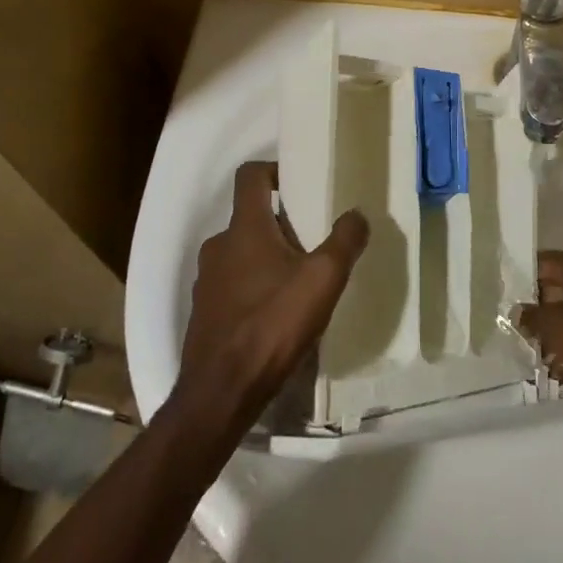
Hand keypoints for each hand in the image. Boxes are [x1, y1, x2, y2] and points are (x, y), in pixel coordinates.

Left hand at [172, 161, 368, 441]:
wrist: (221, 392)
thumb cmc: (272, 324)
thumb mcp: (322, 280)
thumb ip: (344, 241)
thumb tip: (357, 214)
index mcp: (244, 228)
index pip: (250, 176)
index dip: (273, 170)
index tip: (298, 183)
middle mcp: (219, 246)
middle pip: (249, 218)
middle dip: (280, 223)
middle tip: (312, 240)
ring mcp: (206, 281)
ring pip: (240, 253)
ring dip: (266, 257)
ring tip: (298, 281)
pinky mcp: (204, 312)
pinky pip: (231, 285)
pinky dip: (253, 287)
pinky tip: (276, 315)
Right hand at [517, 252, 562, 409]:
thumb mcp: (558, 328)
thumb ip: (532, 317)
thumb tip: (518, 311)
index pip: (541, 261)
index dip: (520, 277)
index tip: (502, 296)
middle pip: (559, 286)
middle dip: (538, 308)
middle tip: (516, 329)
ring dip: (559, 330)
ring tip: (538, 354)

_ _ _ _ _ _ _

▶ _WORK TO BE COMPLETED_
Set down exactly the lines running from the beginning of the entries above to the line that contains "middle dip: (280, 223)", including both, and leave out pictures.

▶ _RESULT OF THIS EXERCISE_
Hand keypoints for each hand in the image. Boxes are [x1, y1, x2, y2] and points are (x, y), in pixel coordinates.

Left hand at [172, 161, 368, 441]:
wrist: (221, 392)
thumb cmc: (272, 324)
thumb mcp: (322, 280)
thumb ip: (344, 241)
thumb tip: (357, 214)
index mcp: (244, 228)
index pip: (250, 176)
index dip: (273, 170)
index tip: (298, 183)
middle mcp: (219, 246)
middle pip: (249, 218)
middle dip: (280, 223)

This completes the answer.